Architecture students hail Year of the Dragon

Students get ready to start the 2012 Dragon Day parade.
Students get ready to start the 2012 Dragon Day parade.
The 2012 dragon parades past Goldwin Smith Hall.
The 2012 dragon parades past Goldwin Smith Hall.
Students get ready to start the 2012 Dragon Day parade. The 2012 dragon parades past Goldwin Smith Hall.
News
March 19, 2012

A 100-foot-long, undulating dragon made its way across campus March 16 in celebration of Dragon Day, Cornell's annual rite of spring and rite of passage for first-year architecture students.

The theme for this year's creation was easy — the ritual coincides with the Year of the Black Water Dragon on the Chinese calendar, said Cameron Neuhoff (B.Arch. '16) Dragon Day team co-design chief with Peter Feng (B.Arch. '16).

"It's a marriage between a Western dragon and a Chinese dragon, with the long, serpentine aspect for most of it and the frontward bulkiness of the Western dragon," Neuhoff said in between welding parts of the dragon's frame behind Rand Hall this week.

The class of 58 students worked into the night all week to prepare the dragon for the celebration.

"They don't have to participate, but by tradition, it's a rite of passage," said Brian Beeners, Dragon Day adviser.

Class members learned shop skills in the process, from welding to running a drill press and other equipment in the Rand Hall shop.

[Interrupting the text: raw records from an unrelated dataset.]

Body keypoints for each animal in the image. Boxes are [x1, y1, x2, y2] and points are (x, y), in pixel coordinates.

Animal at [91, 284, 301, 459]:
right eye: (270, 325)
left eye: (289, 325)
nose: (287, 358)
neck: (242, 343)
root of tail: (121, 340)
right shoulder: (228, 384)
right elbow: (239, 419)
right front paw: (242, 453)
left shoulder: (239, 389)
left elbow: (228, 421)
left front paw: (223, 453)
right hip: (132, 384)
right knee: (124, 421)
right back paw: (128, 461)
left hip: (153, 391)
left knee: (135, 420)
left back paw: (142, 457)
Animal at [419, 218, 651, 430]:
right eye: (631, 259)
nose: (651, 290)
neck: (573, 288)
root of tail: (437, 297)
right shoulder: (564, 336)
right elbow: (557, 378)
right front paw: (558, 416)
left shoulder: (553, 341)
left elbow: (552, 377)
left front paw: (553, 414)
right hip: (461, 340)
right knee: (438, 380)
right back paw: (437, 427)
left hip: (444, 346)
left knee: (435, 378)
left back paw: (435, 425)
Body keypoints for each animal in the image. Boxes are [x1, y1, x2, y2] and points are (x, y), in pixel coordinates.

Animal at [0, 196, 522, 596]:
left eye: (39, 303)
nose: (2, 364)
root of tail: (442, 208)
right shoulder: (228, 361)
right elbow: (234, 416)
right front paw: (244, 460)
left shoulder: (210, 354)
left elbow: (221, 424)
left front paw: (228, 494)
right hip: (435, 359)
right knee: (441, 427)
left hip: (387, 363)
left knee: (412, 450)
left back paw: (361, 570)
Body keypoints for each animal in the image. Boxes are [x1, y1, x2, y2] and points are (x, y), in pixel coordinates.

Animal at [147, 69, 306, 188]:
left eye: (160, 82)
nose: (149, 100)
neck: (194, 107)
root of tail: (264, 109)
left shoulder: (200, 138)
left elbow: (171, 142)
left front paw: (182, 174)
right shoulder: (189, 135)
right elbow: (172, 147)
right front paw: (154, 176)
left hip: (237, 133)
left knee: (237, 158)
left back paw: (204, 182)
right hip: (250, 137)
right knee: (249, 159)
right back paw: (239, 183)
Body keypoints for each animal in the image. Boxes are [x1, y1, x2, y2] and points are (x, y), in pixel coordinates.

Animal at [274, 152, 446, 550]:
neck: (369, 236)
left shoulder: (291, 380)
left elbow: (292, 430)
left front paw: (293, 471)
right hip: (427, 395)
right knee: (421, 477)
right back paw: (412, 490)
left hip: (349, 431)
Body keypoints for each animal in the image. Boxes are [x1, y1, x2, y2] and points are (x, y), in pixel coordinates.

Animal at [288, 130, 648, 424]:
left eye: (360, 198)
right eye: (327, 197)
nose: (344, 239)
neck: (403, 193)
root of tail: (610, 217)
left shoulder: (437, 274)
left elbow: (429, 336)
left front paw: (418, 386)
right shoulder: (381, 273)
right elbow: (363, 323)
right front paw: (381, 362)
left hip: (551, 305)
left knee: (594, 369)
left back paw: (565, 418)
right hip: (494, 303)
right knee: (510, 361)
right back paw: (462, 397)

They also scrounged some materials, including "dumpster-diving and collecting cardboard for scales," Beeners said.

Students in other AAP departments and those at other Cornell colleges also join in, with the engineering students' phoenix the most established tradition.

The group effort is supported by sales of t-shirts, which also reflect a 2012 theme — an Aztec-inspired dragon motif to reflect the end of the world according to the Mayan calendar. The Dragon Day celebration is preceded by a marketing push on campus each year, and this year the class sold more than 200 of the $10 shirts during last weekend's Milstein Hall celebration alone.

The annual parade began from Rand Hall. The dragon and its student handlers traveled east on University Avenue, south on East Avenue, west on Campus Road, and turned north onto campus at the end of College Avenue to proceed to Ho Plaza and the Arts Quad, for a ceremony near Sibley Hall.